Passage shown: Begin
By week's end Volcker had the measures that he wanted and called a mid-morning meeting of the board's governors in the Fed's second-floor boardroom. There, against a backdrop of silk wall coverings and an enormous blue-and-gold map of the U.S., the governors mulled over their chairman's proposals for one hour, then two, then through lunch and on into the afternoon.
The first two items—an increase in the discount rate and the setting up of reserve requirements for offshore bank borrowings—went through smoothly enough, but the third presented a procedural problem. As a revolutionary change in Fed operations, the plan to focus day-to-day attention on actual money creation required not only board approval (which was given unanimously) but the support of the Open Market Committee, which comprises not only the board's governors but also five other representatives from the Fed's twelve regional banks. Just after lunch a conference call was arranged, unanimous support from the governors was secured, and at 2 p.m. both the White House and the Treasury were informed of the Fed's decision.
Admirers of the "Volcker package," is European central bankers are already calling the Fed's moves, praise it mainly for the promise it holds that the U.S. will be able at last to control the availability of credit, as opposed to just its cost. After a full decade of high inflation, economists are pretty much agreed that the levers that have traditionally been used to control the flow of money into the economy—namely, the key interest rates that the Fed manipulates—have failed. This is in large part because the traditional concepts of money itself are outdated.
The Fed has developed several yardsticks to gauge the supply of money. The narrowest of these is a number that is known as M-1 and is the total of currency in circulation plus other immediately accessible funds in commercial bank checking accounts. As measured by M1, the U.S. money supply at present is about $380 billion. A broader yardstick is M2, which includes all of M-1 plus savings deposits, and shows a money supply of $935 billion.
Passage shown: End
Data for review: Begin
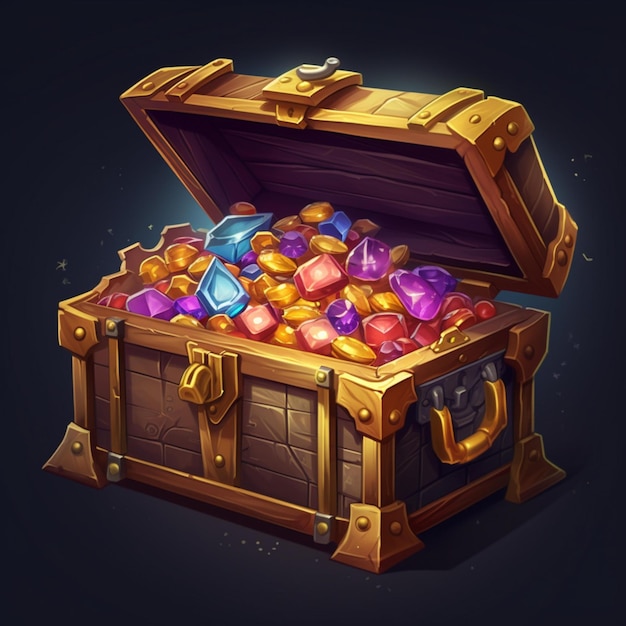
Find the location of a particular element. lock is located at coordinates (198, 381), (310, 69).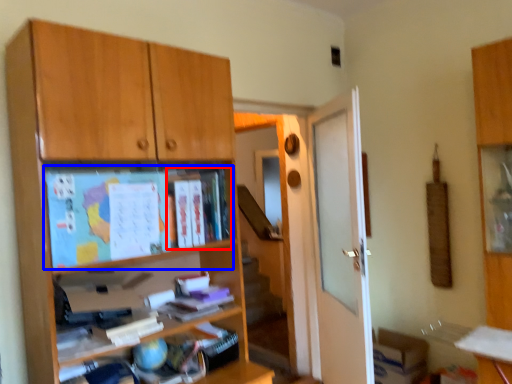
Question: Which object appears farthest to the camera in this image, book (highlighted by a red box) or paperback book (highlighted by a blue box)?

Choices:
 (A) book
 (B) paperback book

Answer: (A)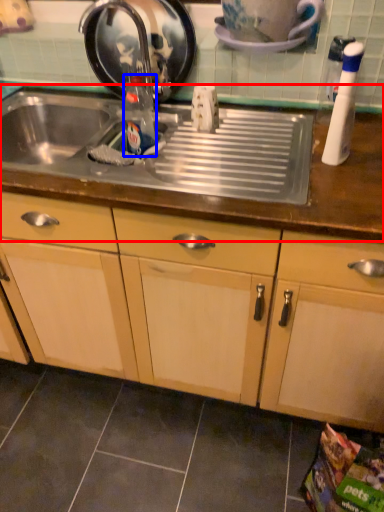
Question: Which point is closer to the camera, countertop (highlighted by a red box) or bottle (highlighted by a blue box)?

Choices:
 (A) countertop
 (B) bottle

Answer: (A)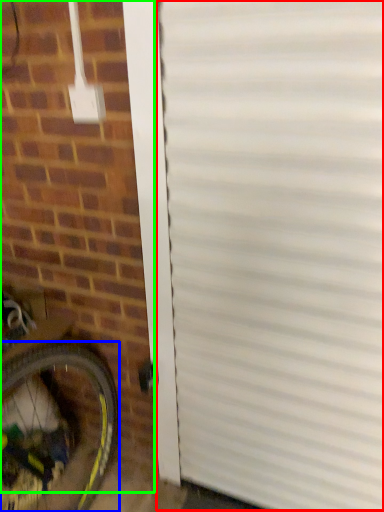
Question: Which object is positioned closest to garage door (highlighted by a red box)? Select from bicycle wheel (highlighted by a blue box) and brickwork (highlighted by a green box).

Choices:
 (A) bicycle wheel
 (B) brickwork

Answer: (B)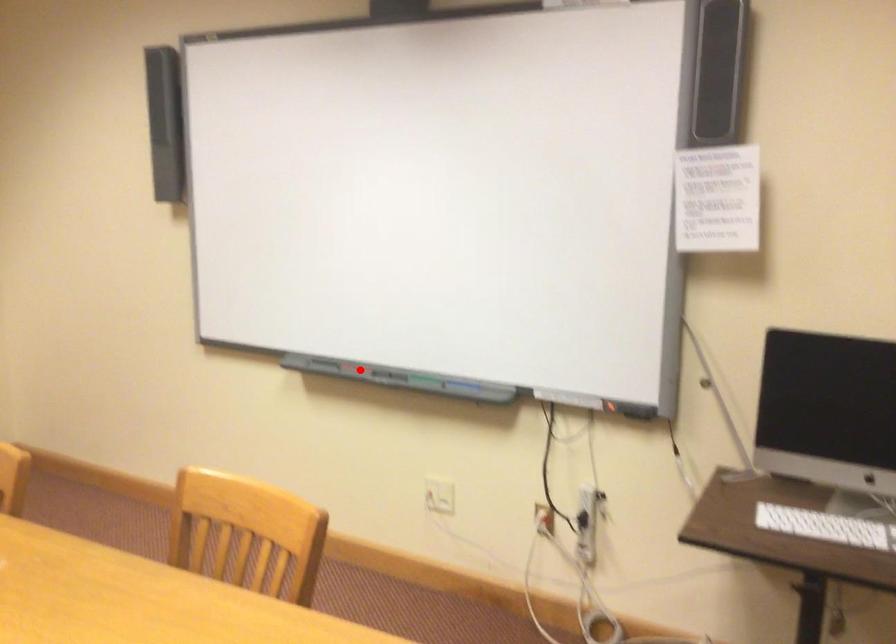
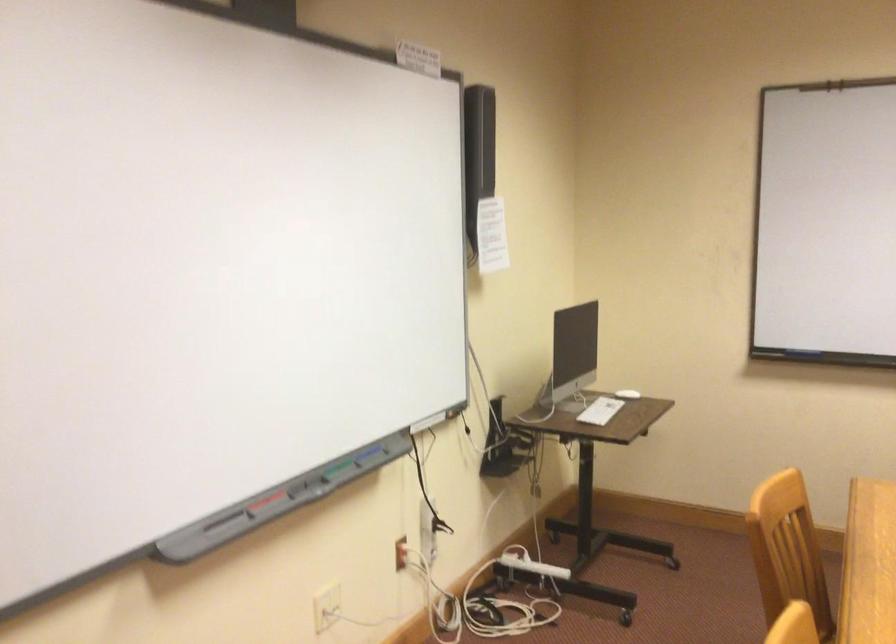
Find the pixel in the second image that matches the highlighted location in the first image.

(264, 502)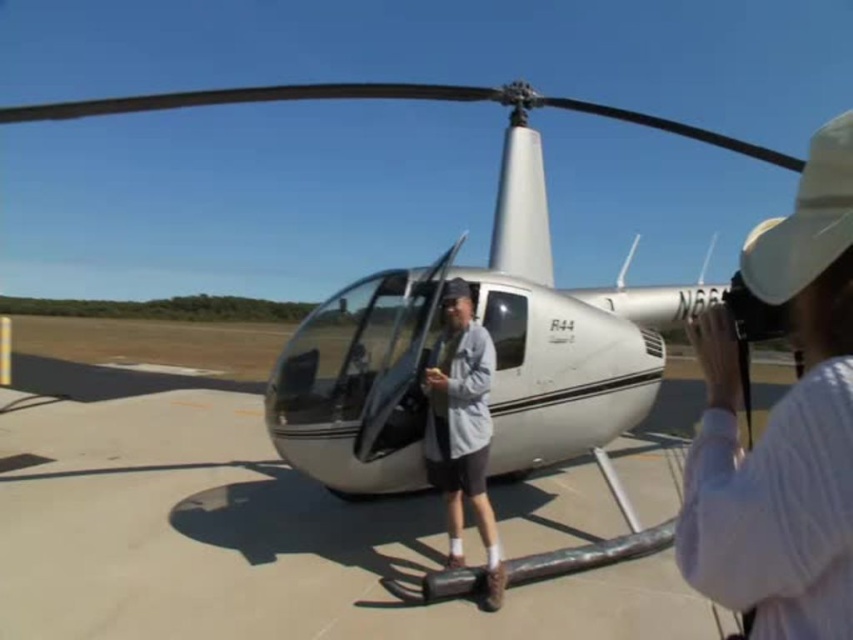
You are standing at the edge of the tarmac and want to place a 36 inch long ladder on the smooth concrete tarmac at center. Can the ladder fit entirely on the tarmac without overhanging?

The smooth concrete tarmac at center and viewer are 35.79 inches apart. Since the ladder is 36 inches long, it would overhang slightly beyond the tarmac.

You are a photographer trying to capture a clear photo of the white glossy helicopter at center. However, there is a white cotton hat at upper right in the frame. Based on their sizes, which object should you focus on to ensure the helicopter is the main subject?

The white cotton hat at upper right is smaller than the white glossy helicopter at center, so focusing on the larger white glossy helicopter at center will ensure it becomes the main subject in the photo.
Data for review: End
Data for review: Begin
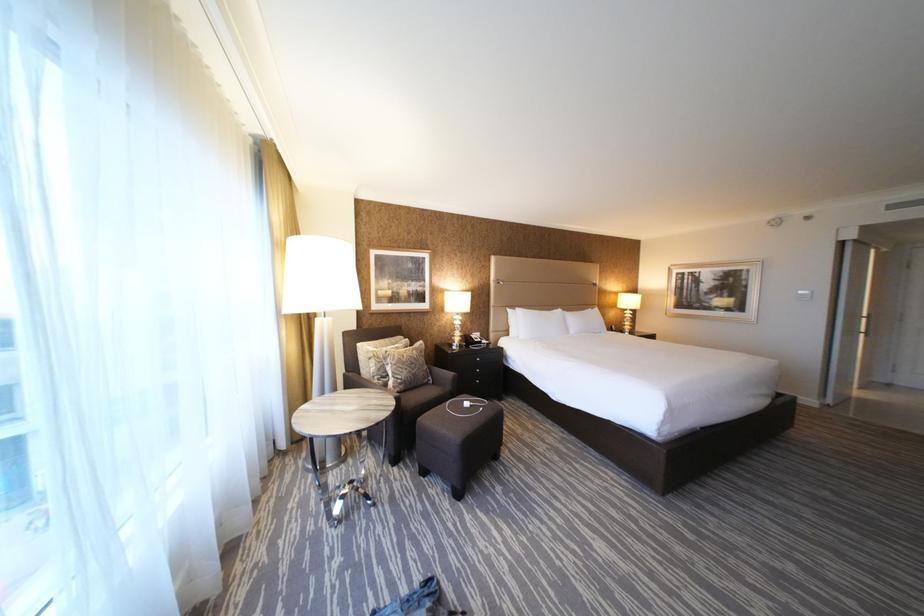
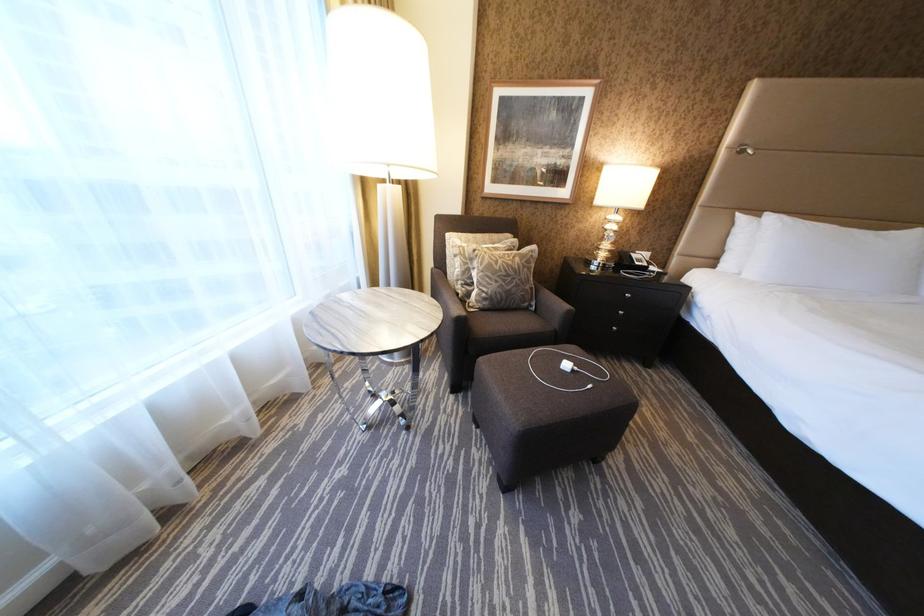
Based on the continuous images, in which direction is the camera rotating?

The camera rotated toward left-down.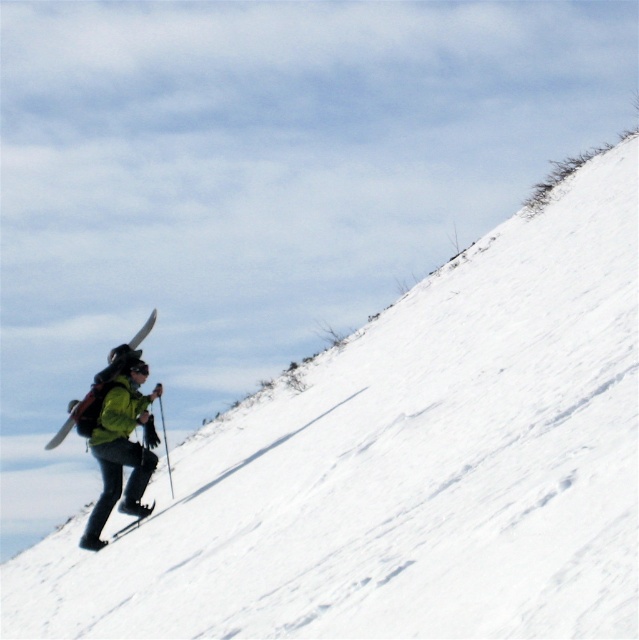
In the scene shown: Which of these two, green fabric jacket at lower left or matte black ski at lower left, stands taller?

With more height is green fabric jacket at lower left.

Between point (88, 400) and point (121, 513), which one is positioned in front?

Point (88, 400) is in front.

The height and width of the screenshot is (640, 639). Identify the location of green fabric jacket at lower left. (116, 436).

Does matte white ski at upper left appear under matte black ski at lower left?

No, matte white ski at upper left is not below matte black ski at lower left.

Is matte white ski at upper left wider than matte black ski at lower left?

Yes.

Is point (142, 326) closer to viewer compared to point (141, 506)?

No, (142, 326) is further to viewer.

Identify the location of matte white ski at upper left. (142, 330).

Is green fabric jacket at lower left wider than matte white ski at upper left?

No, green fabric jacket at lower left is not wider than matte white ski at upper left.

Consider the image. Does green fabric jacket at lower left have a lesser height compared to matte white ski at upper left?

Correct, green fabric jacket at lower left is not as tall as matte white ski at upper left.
Data for review: End
Data for review: Begin
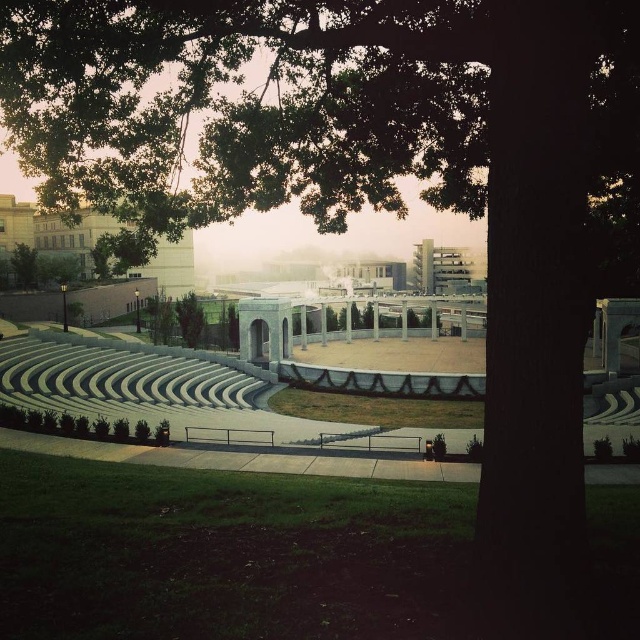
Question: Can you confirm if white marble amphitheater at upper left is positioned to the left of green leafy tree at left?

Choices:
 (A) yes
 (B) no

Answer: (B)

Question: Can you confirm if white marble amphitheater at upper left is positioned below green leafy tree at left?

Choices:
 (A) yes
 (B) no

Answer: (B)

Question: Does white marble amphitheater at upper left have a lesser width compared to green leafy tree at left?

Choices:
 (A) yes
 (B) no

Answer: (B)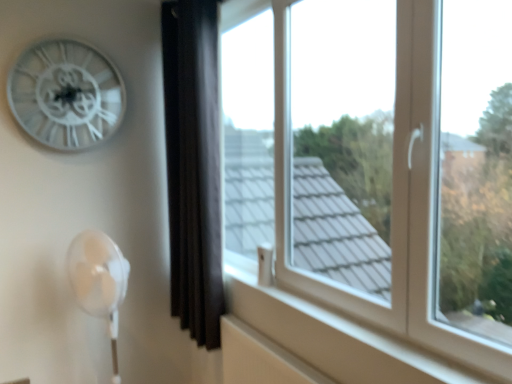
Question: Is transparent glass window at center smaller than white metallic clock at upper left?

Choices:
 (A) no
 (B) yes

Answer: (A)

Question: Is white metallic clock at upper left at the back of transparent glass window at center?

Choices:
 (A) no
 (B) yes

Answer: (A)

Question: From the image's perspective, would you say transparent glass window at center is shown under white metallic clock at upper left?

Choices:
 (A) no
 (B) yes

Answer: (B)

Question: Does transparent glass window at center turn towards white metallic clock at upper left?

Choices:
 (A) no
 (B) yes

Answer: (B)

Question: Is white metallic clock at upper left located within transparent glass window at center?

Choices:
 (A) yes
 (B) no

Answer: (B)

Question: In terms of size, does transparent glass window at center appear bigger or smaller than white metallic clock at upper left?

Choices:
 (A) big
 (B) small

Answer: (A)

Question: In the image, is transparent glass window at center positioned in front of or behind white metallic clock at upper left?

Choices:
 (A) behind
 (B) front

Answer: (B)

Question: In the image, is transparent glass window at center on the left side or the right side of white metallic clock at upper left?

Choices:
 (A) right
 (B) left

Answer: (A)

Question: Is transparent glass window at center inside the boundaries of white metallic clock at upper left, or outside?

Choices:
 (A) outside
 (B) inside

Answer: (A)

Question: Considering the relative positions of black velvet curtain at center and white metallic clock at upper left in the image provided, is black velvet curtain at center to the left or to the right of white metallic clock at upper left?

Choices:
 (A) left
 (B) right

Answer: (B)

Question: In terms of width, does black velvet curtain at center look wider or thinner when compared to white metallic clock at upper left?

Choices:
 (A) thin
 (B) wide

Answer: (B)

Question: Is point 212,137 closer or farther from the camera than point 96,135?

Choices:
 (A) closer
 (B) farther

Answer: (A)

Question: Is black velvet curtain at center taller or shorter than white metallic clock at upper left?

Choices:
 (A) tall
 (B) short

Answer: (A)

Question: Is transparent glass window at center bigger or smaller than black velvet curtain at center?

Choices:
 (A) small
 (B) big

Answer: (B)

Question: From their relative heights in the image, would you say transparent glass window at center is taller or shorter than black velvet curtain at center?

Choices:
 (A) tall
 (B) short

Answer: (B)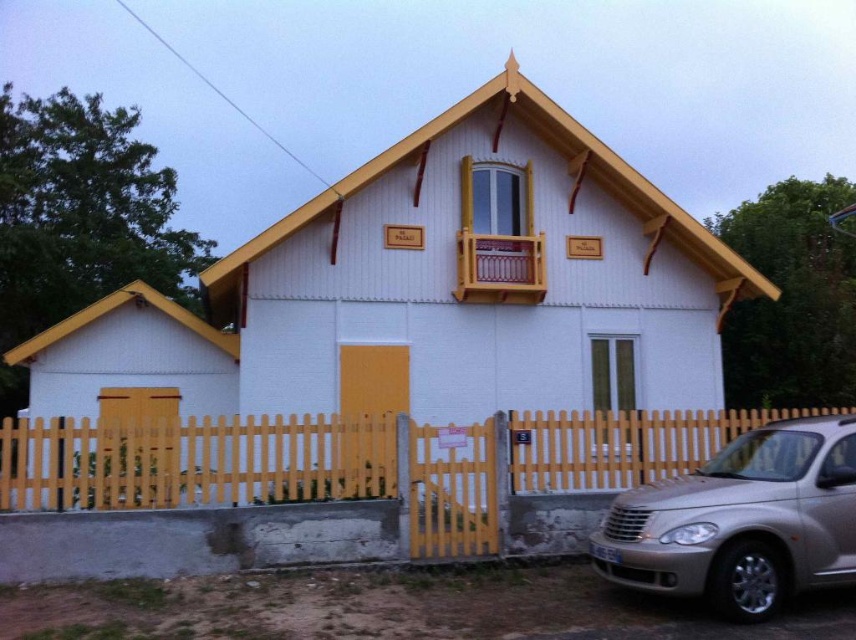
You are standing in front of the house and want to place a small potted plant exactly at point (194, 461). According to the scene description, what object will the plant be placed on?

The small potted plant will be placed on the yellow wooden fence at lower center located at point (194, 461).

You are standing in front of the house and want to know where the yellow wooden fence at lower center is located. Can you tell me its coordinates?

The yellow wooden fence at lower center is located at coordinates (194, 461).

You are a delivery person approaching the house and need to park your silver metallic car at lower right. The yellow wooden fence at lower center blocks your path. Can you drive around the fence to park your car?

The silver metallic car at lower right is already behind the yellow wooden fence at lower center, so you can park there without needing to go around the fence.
Data for review: End
» **What is needed**
Answer these questions about the passage on the Federal Reserve:
1. In which room of the Fed did the governors meet?
2. At what time were the White House and the Treasury informed of the decision?
3. What is the U.S. money supply as measured by M2?

» **Answer to this task**
1. The Fed's second-floor boardroom.
2. At 2 p.m.
3. $935 billion.